QUEM e o QUE são HISTÓRIA na

Segundo a história oral narrada por José Amêndola (filho de Paschoal Amêndola, que se mudou para o povoado em 1924) e publicada no site oficial da Prefeitura de Sales, a cidade surgiu em 1917, quando Anna Cândida da Silva, mais conhecida por Leopoldina, mandou fazer uma planta para traçar um povoado ao qual deu o nome de Capoeirinha. Leopoldina fazia parte do grupo dos primeiros habitantes da região do córrego Cervinho, no eixo do Caminho de Cuiabá, também conhecida como Estrada Geral, antiga estrada aberta pelo governo imperial, acompanhando o lado direito do rio Tietê, ligando Araraquara à Colônia Militar de Itapura, passando por Boa Vista das Pedras (atual Itápolis) e pela Colônia Militar do Avanhandava. As colônias militares foram instaladas em 1858, mas tiveram pouca relevância na Guerra do Paraguai (1865/1870).

Ainda, segundo Amêndola, os primeiros moradores começaram a abrir fazendas nesta região a partir de 1900; foram eles: Belarmino Ribeiro de Oliveira e sua mulher, Helena Cândida da Silva; Francisco Antonio Lima e sua mulher, Anna Cândida da Silva; e Sebastião Pinto, José Mendes Fernandes, Manoel Mendes, Paulino Maria, José Helena e Horácio Mira. Em 1909, Pedro Domingues da Silva, conhecido como Pedro Mulato, e sua mulher, Idalina Maria de Jesus, compraram de Francisco Antônio Lima uma gleba de terra, ainda mata virgem, de 62 alqueires, estabelecendo-se na região.

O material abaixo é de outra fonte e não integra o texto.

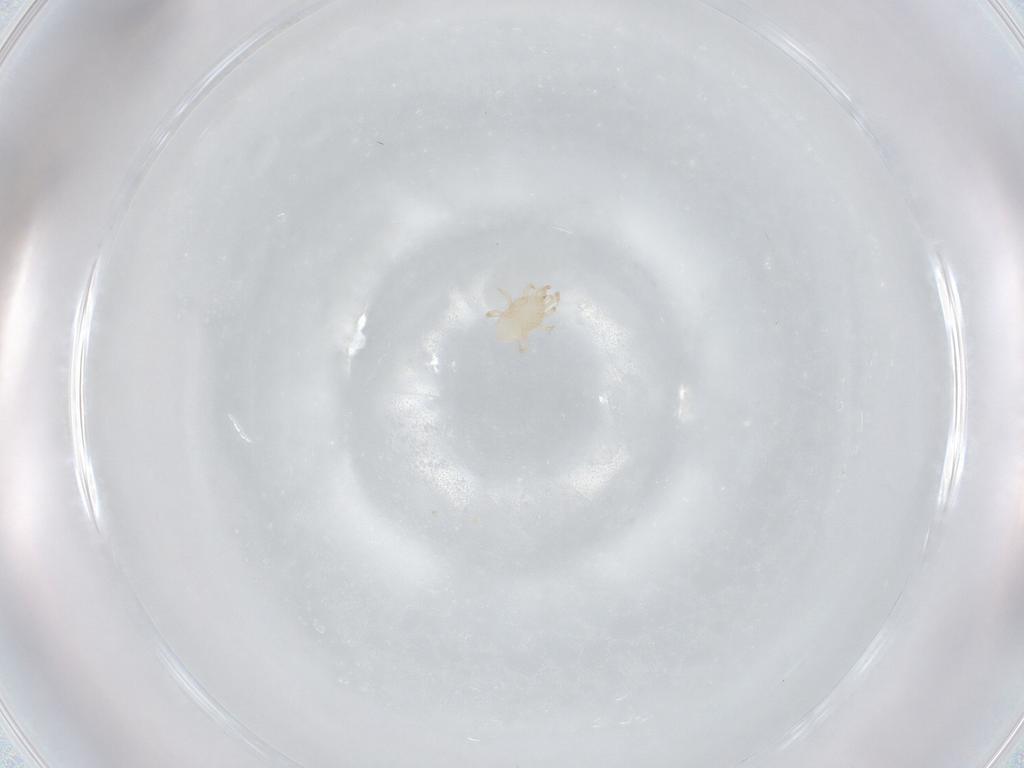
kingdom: Animalia
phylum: Arthropoda
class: Arachnida
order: Mesostigmata
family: Melicharidae
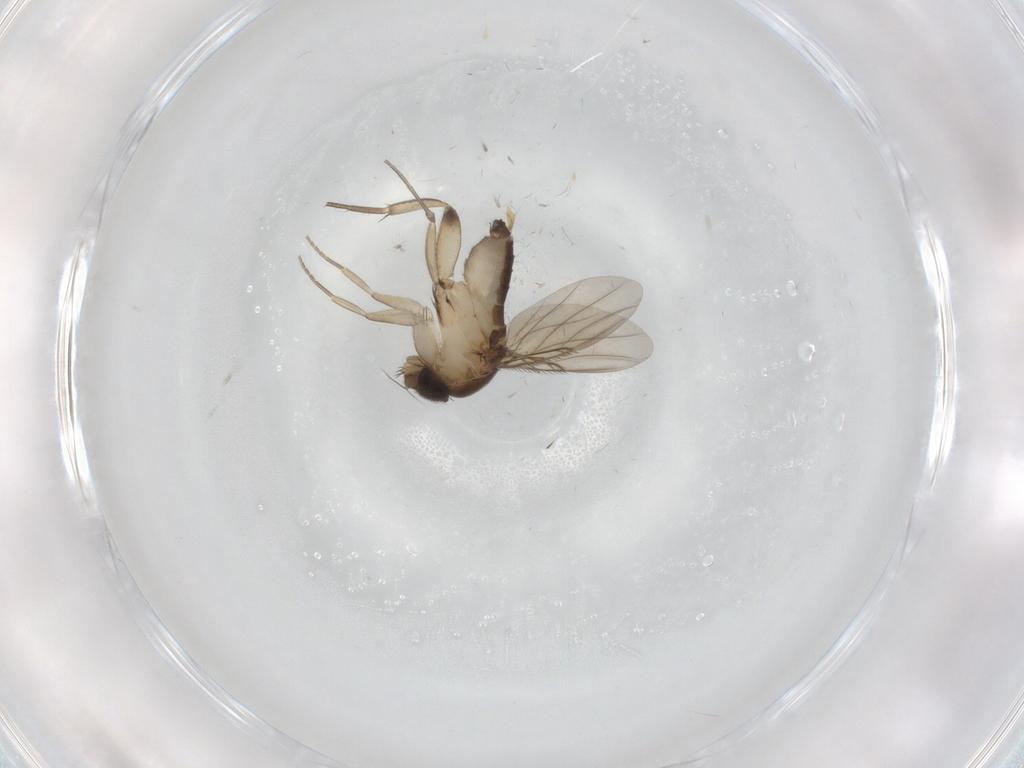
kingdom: Animalia
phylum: Arthropoda
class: Insecta
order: Diptera
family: Phoridae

A Fazenda Barra Mansa, de propriedade de José Paulino Castilho de Oliveira, era uma das maiores da região, em 1912. Ele e seus filhos Oliveiro, Waldemar e Noêmia tocavam a fazenda com a ajuda dos empregados Joaquim Bentão, Manoel Bragança, Theofilio Theodoro e Elizário José da Silva. e em, 1913, chegavam mais as famílias de Salomão Rodrigues Monteiro, Martiniano Paes de Oliveira, Ezau Ferreira Raisca e Roldão Pedro Nogueira.

Para povoar a vila, Leopoldina atraiu os moradores de uma vila chamada Espraiada, formada de trabalhadores e índios,. às margens do córrego Barreiro do Meio. Entre eles, estava o ferreiro José Pracídio casado com uma filha dos chefes dos índios, batizada com nome de Geralda no dia do casamento. Este casal morou em Capoeirinha até 1936.

Somente em 1920, chegavam de Barretos à Capoeirinha Ramillo Salles e seus irmãos e a família de João Andreza. Eles compraram de Pedro Mulato uma propriedade de 62 alqueires, conforme escritura datada de 7 de julho de 1921, na fazenda Cervinho de Cima. Compraram outra propriedade, conforme escritura de 1 de agosto de 1921.

Ao contrário de outras cidades, Sales não se formou em volta de um cruzeiro e uma capela. Somente em 4 de abril de 1923 foi erguido um cruzeiro de madeira por iniciativa de José Paulino, José Helena, Manoel Mendes Fernandes, Miguel Tarsitano, Paschoal Amêndola, Ramillo Salles, Joaquim Ramalho, José Moreira Luiz, Joaquim Limão e Cezário de Castilho e Estácio Taboas, que doou o cruzeiro.